Synaptic inputs to retinal ganglion cells that set the circadian clock

Abstract Melanopsin‐containing retinal ganglion cells (RGCs) project to the suprachiasmatic nuclei (SCN) and mediate photoentrainment of the circadian system. Melanopsin is a novel retinal‐based photopigment that renders these cells intrinsically photosensitive (ip). Although genetic ablation of melanopsin abolishes the intrinsic light response, it has a surprisingly minor effect on circadian photoentrainment. This and other non‐visual responses to light are lost only when the melanopsin deficiency is coupled with mutations that disable classical rod and cone photoreceptors, suggesting that melanopsin‐containing RGCs also receive rod‐ and cone‐driven synaptic inputs.

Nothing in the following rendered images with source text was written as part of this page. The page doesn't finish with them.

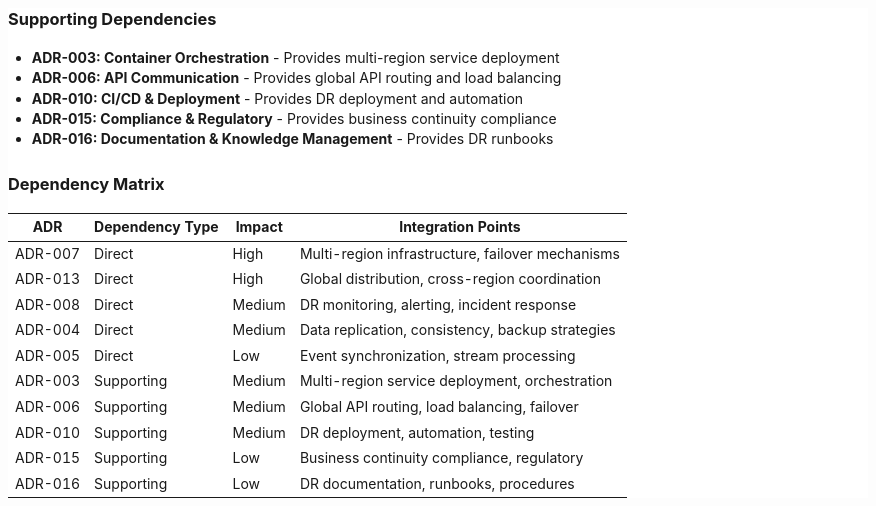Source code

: ### Supporting Dependencies
- **ADR-003: Container Orchestration** - Provides multi-region service deployment
- **ADR-006: API Communication** - Provides global API routing and load balancing
- **ADR-010: CI/CD & Deployment** - Provides DR deployment and automation
- **ADR-015: Compliance & Regulatory** - Provides business continuity compliance
- **ADR-016: Documentation & Knowledge Management** - Provides DR runbooks

### Dependency Matrix
| ADR | Dependency Type | Impact | Integration Points |
|-----|----------------|---------|-------------------|
| ADR-007 | Direct | High | Multi-region infrastructure, failover mechanisms |
| ADR-013 | Direct | High | Global distribution, cross-region coordination |
| ADR-008 | Direct | Medium | DR monitoring, alerting, incident response |
| ADR-004 | Direct | Medium | Data replication, consistency, backup strategies |
| ADR-005 | Direct | Low | Event synchronization, stream processing |
| ADR-003 | Supporting | Medium | Multi-region service deployment, orchestration |
| ADR-006 | Supporting | Medium | Global API routing, load balancing, failover |
| ADR-010 | Supporting | Medium | DR deployment, automation, testing |
| ADR-015 | Supporting | Low | Business continuity compliance, regulatory |
| ADR-016 | Supporting | Low | DR documentation, runbooks, procedures |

Using whole‐cell patch‐clamp recording, we demonstrate that light triggers synaptic currents in ipRGCs via activation of ionotropic glutamate and γ‐aminobutyric acid (GABA) receptors. Miniature postsynaptic currents (mPSCs) were clearly observed in ipRGCs, although they were less robust and were seen less frequently than those seen in non‐ip cells. Pharmacological treatments revealed that the majority of ipRGCs receive excitatory glutamatergic inputs that were blocked by DNQX and/or kynurenic acid, as well as inhibitory GABAergic inputs that were blocked by bicuculline. Other ipRGCs received either glutamatergic or GABAergic inputs nearly exclusively. Although strychnine (Strych)‐sensitive mPSCs were evident on many non‐ipRGCs, indicating the presence of glycinergic inputs, we saw no evidence of Strych‐sensitive events in ipRGCs. Based on these results, it is clear that SCN‐projecting RGCs can respond to light both via an intrinsic melanopsin‐based signaling cascade and via a synaptic pathway driven by classical rod and/or cone photoreceptors. It remains to be determined how the ipRGCs integrate these temporally distinct inputs to generate the signals that mediate circadian photoentrainment and other non‐visual responses to light.